Singapore seen as ‘safe haven’ despite global trade risks
NODX forecast raised as strong exports offset tariff headwinds.
Singapore’s trade outlook remains vulnerable despite an improved forecast for exports, according to RHB.
Singapore’s economy is facing persistent global uncertainty, even as near-term trade data offers some upside surprises, RHB said in a new report.
The analysis comes after US President Donald Trump signed an executive order imposing new “reciprocal” tariffs on 68 countries and the EU, effective 7 August. The baseline tariff is 10%, with some rates reaching as high as 50% for India, 39% for Switzerland, and 35% for Canada. Several countries, including Cambodia, Thailand, and Taiwan, have negotiated lower rates, while Japan, the EU, and some ASEAN economies have secured broader concessions.

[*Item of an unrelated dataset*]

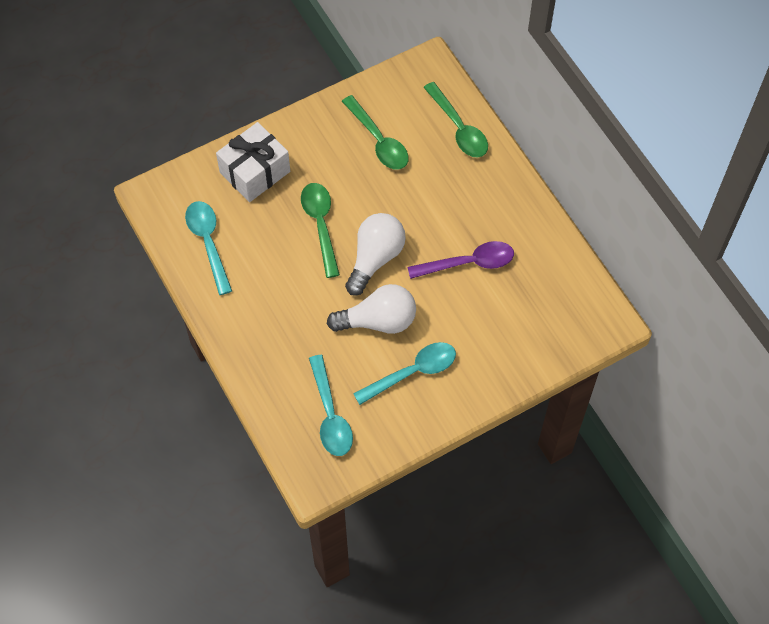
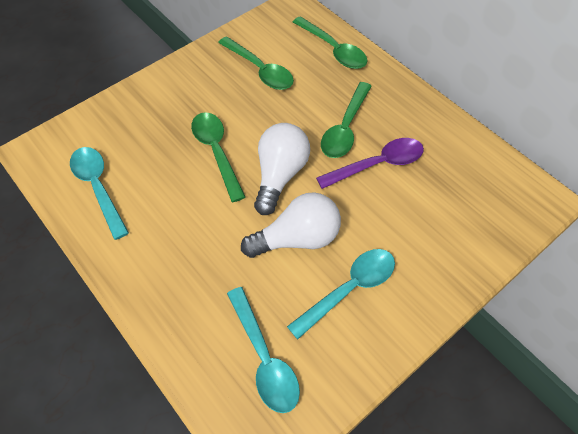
camera: 10 degrees left, 5 degrees down
(255, 172) = (141, 114): white gift -> none
(448, 220) = (345, 128): none -> green spoon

Both US and Chinese officials have signalled that the current 90-day tariff pause could be extended, pending Trump’s approval.
As a trade-dependent economy, where total trade equals nearly three times GDP, Singapore remains highly exposed to shifts in global trade flows. RHB warned that export demand is likely to stay subdued through the second half of 2025, with manufacturing continuing to face headwinds. Electronics, machinery, and precision engineering are among the sectors most at risk from indirect spillover effects, even though Singapore is exempt from some direct US tariffs.

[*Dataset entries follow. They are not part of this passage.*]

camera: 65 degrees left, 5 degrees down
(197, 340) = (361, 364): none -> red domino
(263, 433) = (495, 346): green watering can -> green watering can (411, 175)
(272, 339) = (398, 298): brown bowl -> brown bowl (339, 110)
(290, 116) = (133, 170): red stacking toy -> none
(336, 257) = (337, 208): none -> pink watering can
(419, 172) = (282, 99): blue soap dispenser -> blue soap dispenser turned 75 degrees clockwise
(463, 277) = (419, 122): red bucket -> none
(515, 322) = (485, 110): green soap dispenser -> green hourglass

“In contrast to the broader headwinds, we have revised our 2025 forecast for non-oil domestic exports (NODX) upwards to 2.0%, from an initial projection of 0.0%. This revision is supported by a strong YTD performance, with NODX growing at an average of 5.2% YoY in H1 2025, the fastest pace since July 2024,” RHB said, noting broad-based gains in both electronic and non-electronic exports.
RHB is keeping its industrial production forecast unchanged at 2.0% for 2025 but remains most bearish on chemicals, machinery, and transport equipment. Its GDP growth forecast for the year also stays at 2%, with risks tilted to the downside.